# TO-DO LIST:
1. Summarize the methods excerpt in two sentences.
2. Reproduce, word for word, the part of the methods excerpt that opens with the words containing "Gender was dummy-coded" and closes with "and multiple origins.".

-------- TEXT SEGMENT --------

Piecewise regression was used for all models regressing years since migration on interpersonal strain and psychological distress. For these models, years since migration is broken into two continuous measures: the first representing the years 0 to 17 since migration and the second representing 18 or more years since migration. In models regressing years since migration on social support and positive mental health, only one slope is fitted. Both social support and positive mental health are modeled as one continuous measure.
Mediator and Suppressor
The social support scale involves 10 five-point Likert-scale questions (α = .93). Respondents were asked to report to what extent (from strongly agree to strongly disagree) they felt that “there are people to depend on to help [them] if [they] really need it,” “there are people who enjoy the same social activities as [they] do,” “there is someone [they] can talk to about important life decisions,” “[they] have relationships where [their] competence and skills are recognized,” “[they] feel part of a group of people who share [their] beliefs and attitudes,” and “[they] feel a strong emotional bond with a least one other person.”
Interpersonal strain is determined by the summate score of four 5-point Likert-scale questions (α = .81). Respondents were asked to report how often (from never to very often) in the past month they felt “others made too many demands on [them],” “others were critical of [them] and the things [they] did,” “others did things that were thoughtless and inconsiderate,” and “others acted angry or upset with [them].”
Control Variables
The demographic and socioeconomic factors considered in this study include gender, race, household composition, marital status, household income, education, current employment status, full-time/part-time employment status, language spoken at home, chronic conditions, and caregiving responsibilities. Age was not included in the model because it is strongly correlated with years since migration. I also controlled for health behaviors, including smoking and drinking.
Gender was dummy-coded as males (reference) and females. Race or ethnic background based on country of origin was dummy-coded as British (reference), American, German, Dutch, Italian, whites from other European countries, whites from non-European countries, blacks from Africa, blacks from other countries, South/Central Americans/Caribbeans, Filipino, Chinese, South Asians, South East Asians, Arabs, Latino, Korean/Japanese/West Asian, other race, and multiple origins.

-------- DATA RECORDS --------

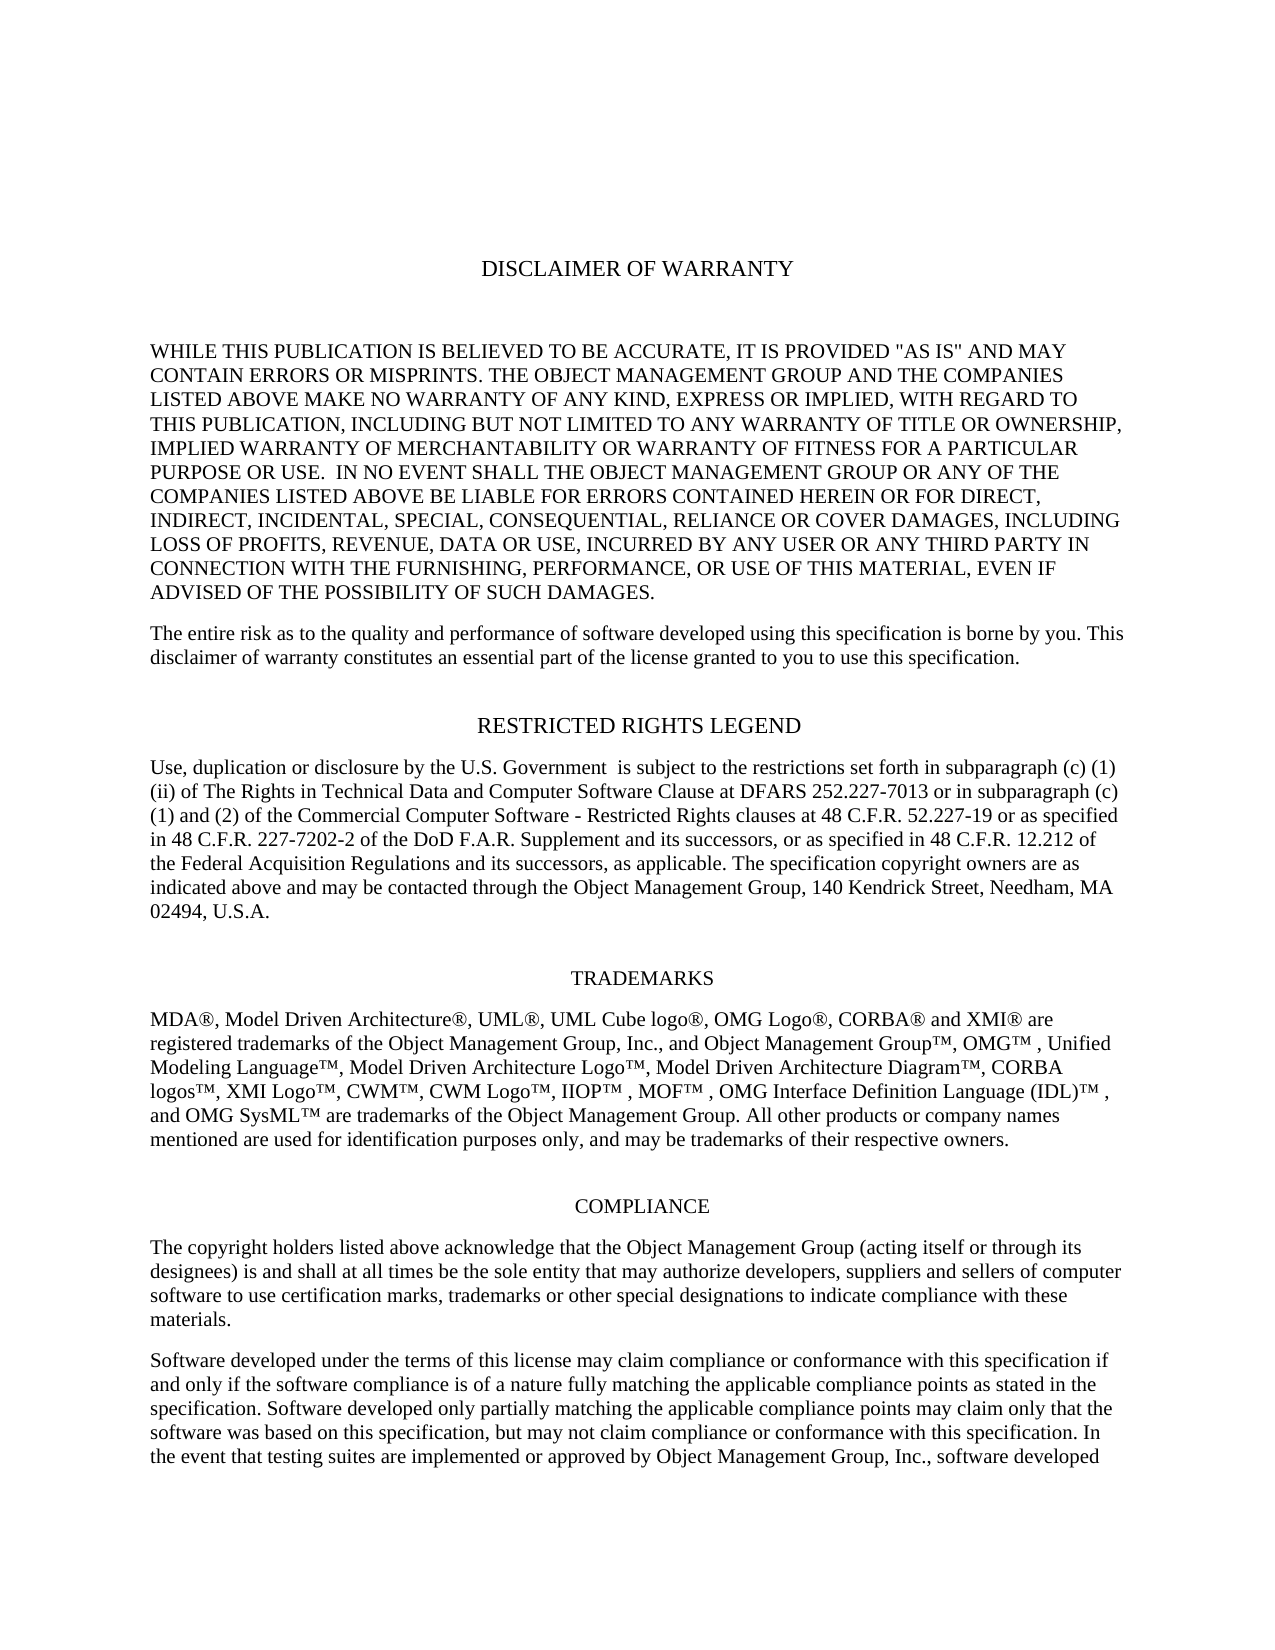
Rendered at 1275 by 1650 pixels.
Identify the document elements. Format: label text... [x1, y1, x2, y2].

text RESTRICTED RIGHTS LEGEND [153, 712, 1125, 738]
text The entire risk as to the quality and performance of software developed using this specification is borne by you. This disclaimer of warranty constitutes an essential part of the license granted to you to use this specification. [150, 621, 1125, 669]
text DISCLAIMER OF WARRANTY [150, 256, 1125, 282]
text WHILE THIS PUBLICATION IS BELIEVED TO BE ACCURATE, IT IS PROVIDED "AS IS" AND MAY CONTAIN ERRORS OR MISPRINTS. THE OBJECT MANAGEMENT GROUP AND THE COMPANIES LISTED ABOVE MAKE NO WARRANTY OF ANY KIND, EXPRESS OR IMPLIED, WITH REGARD TO THIS PUBLICATION, INCLUDING BUT NOT LIMITED TO ANY WARRANTY OF TITLE OR OWNERSHIP, IMPLIED WARRANTY OF MERCHANTABILITY OR WARRANTY OF FITNESS FOR A PARTICULAR PURPOSE OR USE. IN NO EVENT SHALL THE OBJECT MANAGEMENT GROUP OR ANY OF THE COMPANIES LISTED ABOVE BE LIABLE FOR ERRORS CONTAINED HEREIN OR FOR DIRECT, INDIRECT, INCIDENTAL, SPECIAL, CONSEQUENTIAL, RELIANCE OR COVER DAMAGES, INCLUDING LOSS OF PROFITS, REVENUE, DATA OR USE, INCURRED BY ANY USER OR ANY THIRD PARTY IN CONNECTION WITH THE FURNISHING, PERFORMANCE, OR USE OF THIS MATERIAL, EVEN IF ADVISED OF THE POSSIBILITY OF SUCH DAMAGES. [150, 339, 1125, 604]
text Software developed under the terms of this license may claim compliance or conformance with this specification if and only if the software compliance is of a nature fully matching the applicable compliance points as stated in the specification. Software developed only partially matching the applicable compliance points may claim only that the software was based on this specification, but may not claim compliance or conformance with this specification. In the event that testing suites are implemented or approved by Object Management Group, Inc., software developed [150, 1348, 1125, 1468]
text TRADEMARKS [159, 966, 1125, 990]
text COMPLIANCE [159, 1194, 1125, 1218]
text The copyright holders listed above acknowledge that the Object Management Group (acting itself or through its designees) is and shall at all times be the sole entity that may authorize developers, suppliers and sellers of computer software to use certification marks, trademarks or other special designations to indicate compliance with these materials. [150, 1235, 1125, 1331]
text Use, duplication or disclosure by the U.S. Government is subject to the restrictions set forth in subparagraph (c) (1) (ii) of The Rights in Technical Data and Computer Software Clause at DFARS 252.227-7013 or in subparagraph (c)(1) and (2) of the Commercial Computer Software - Restricted Rights clauses at 48 C.F.R. 52.227-19 or as specified in 48 C.F.R. 227-7202-2 of the DoD F.A.R. Supplement and its successors, or as specified in 48 C.F.R. 12.212 of the Federal Acquisition Regulations and its successors, as applicable. The specification copyright owners are as indicated above and may be contacted through the Object Management Group, 140 Kendrick Street, Needham, MA 02494, U.S.A. [150, 755, 1125, 923]
text MDA®, Model Driven Architecture®, UML®, UML Cube logo®, OMG Logo®, CORBA® and XMI® are registered trademarks of the Object Management Group, Inc., and Object Management Group™, OMG™ , Unified Modeling Language™, Model Driven Architecture Logo™, Model Driven Architecture Diagram™, CORBA logos™, XMI Logo™, CWM™, CWM Logo™, IIOP™ , MOF™ , OMG Interface Definition Language (IDL)™ , and OMG SysML™ are trademarks of the Object Management Group. All other products or company names mentioned are used for identification purposes only, and may be trademarks of their respective owners. [150, 1007, 1125, 1151]
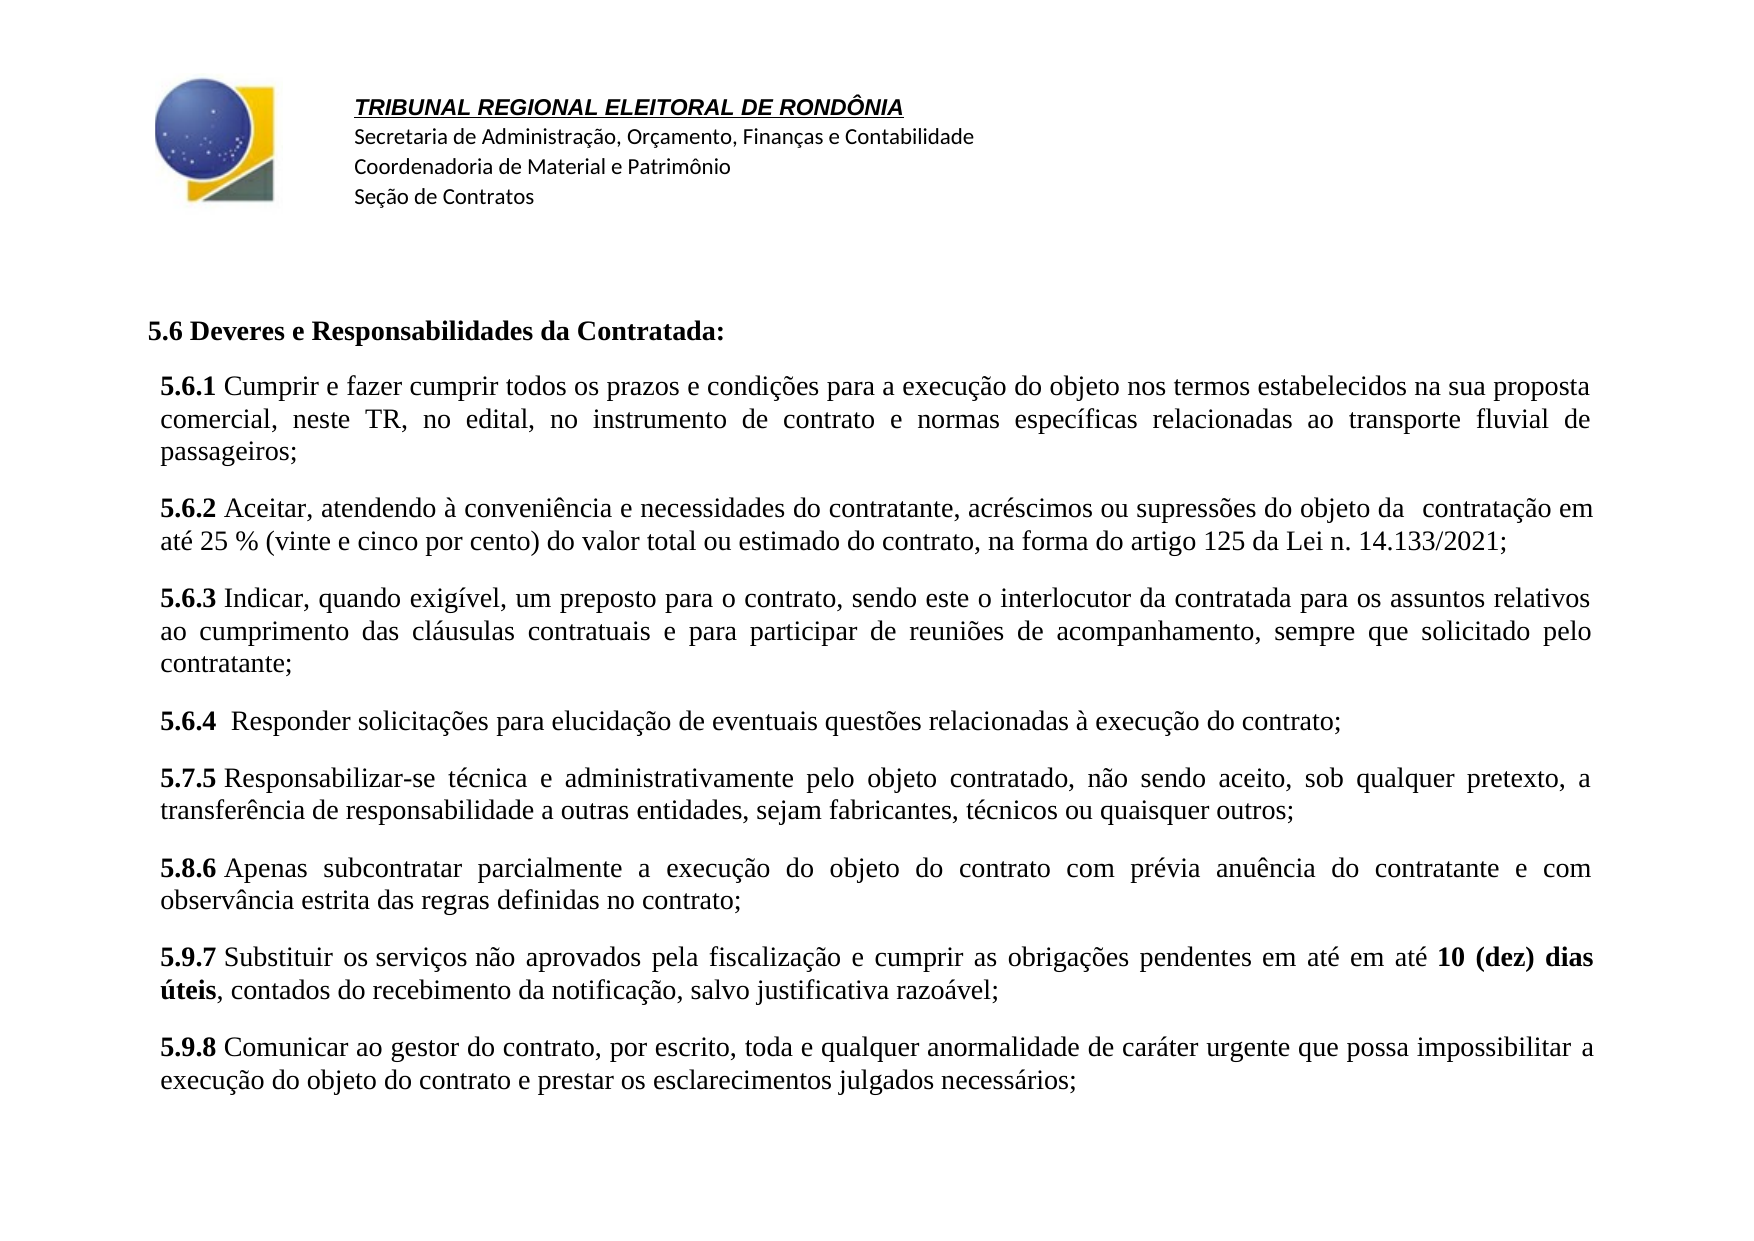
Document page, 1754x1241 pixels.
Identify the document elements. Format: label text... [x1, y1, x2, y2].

--------

# RESULTS IN ORDER:
1. Years since migration was modeled with piecewise regression for interpersonal strain and psychological distress, split into a 0-to-17-year measure and an 18-or-more-year measure, while a single slope was fitted for social support and positive mental health. Social support and interpersonal strain were measured with Likert-scale items, and the controls covered demographic, socioeconomic and health-behavior factors, with age left out because it is strongly correlated with years since migration.

2.
Gender was dummy-coded as males (reference) and females. Race or ethnic background based on country of origin was dummy-coded as British (reference), American, German, Dutch, Italian, whites from other European countries, whites from non-European countries, blacks from Africa, blacks from other countries, South/Central Americans/Caribbeans, Filipino, Chinese, South Asians, South East Asians, Arabs, Latino, Korean/Japanese/West Asian, other race, and multiple origins.